I really am hesitating to link an example here. Mostly because blaming someone who doesn't know better does not yield anything valuable and is just destructive. But let me assure you: I've seen projects that do this and it is just ridiculous! If you come across a change that touched 2KLOC of code and has a commit message that is 500 lines of “Change”, “Fix things” and “refactor code”, you could also go back to the old SVN days where we had things like “Check-In #1234 from 2022-03-04”. We can do better than that!
How to do better
So, you might think that the above is all valid and sane. But now you want to know how things could be improved. And, to be honest, it is totally trivial!
First of all, let me shortly talk about responsibilities. Because I feel like the idea of squashing all changes in a pull request comes from the attitude “I have to clean things up before I merge” of maintainers. The idea here being that they take the pull request and squash it, so that things are “clean” on the master branch. But that premise is totally wrong. The maintainer of a project (especially in open source, but in my opinion also in “not open source”) is never responsible for cleaning up a contributors work. After all, it is a pull request. The contributor asks the maintainer to take changes. The contributor is the person that wants something to be changed in the project. Therefore it is the duty of the contributor to bring the changes into a form where the maintainer accepts them. And that obviously includes a clean commit history!

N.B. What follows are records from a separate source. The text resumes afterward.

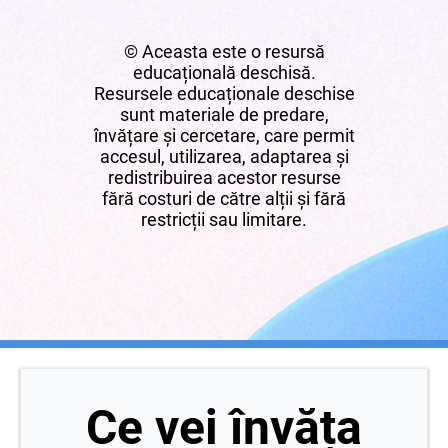
© Aceasta este o resursă
educațională deschisă.
Resursele educaționale deschise
sunt materiale de predare,
învățare și cercetare, care permit
accesul, utilizarea, adaptarea și
redistribuirea acestor resurse
fără costuri de către alții și fără
restricții sau limitare.
Ce vei învăța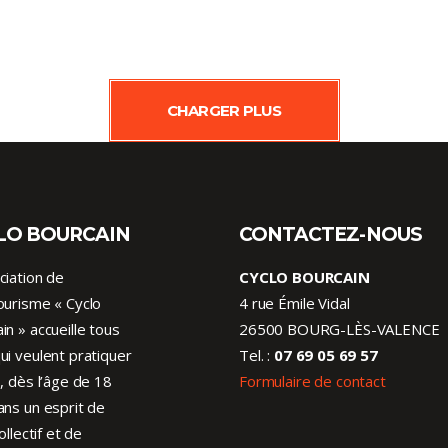
CHARGER PLUS
LO BOURCAIN
CONTACTEZ-NOUS
ciation de
CYCLO BOURCAIN
ourisme « Cyclo
4 rue Émile Vidal
in » accueille tous
26500 BOURG-LÈS-VALENCE
ui veulent pratiquer
Tel. :
07 69 05 69 57
o, dès l’âge de 18
Formulaire de contact
ans un esprit de
collectif et de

I reckon, though, that some contributors just do not care about committing their changes cleanly and with decent commit messages. In my opinion, a maintainer should just not take these patches – I certainly did reject patches because of badly written commit history. There's always the option for the maintainer to take the patches to a new branch and rewrite the commit messages. For example I once did this with nice changes that were just committed badly. It is, though, not the responsibility of the maintainer to do this.
Another option which I quite like is that a project introduces commit linting (but obviously not conventional commits of course). Commit linting can be used (for example by implementing a CI job with gitlint) to ensure that commit messages have signed-off-by lines, do not contain swearwords, have decent length and more. It is a nice and easy way of automating this and working towards decent commits.
This all does help with improving the commit messages and therefore the change history of pull requests. But of course, squash merging must be disabled/forbidden still!
In my opinion, reviewing commit messages should be part of every normal code review. The GitHub web interface does not particularly support that, because one has to click through several pages until the actual commit is viewed. That's why I like to fetch the pull requests from github (
git fetch REMOTE pull/PR_NUMBER/head) and review them commit-by-commit on my local machine (
git log $(git merge-base master FETCH_HEAD)..FETCH_HEAD).
To sum up...
To sum up, don't enable squash merging in your repository configuration! Disable it, in fact! It hurts your project more than it provides value (because it doesn't provide any value)! It is a disrespectful and destructive operation that minimizes the value your project receives via pull requests.
I, for one, am stopping to contribute to projects if they squash merge.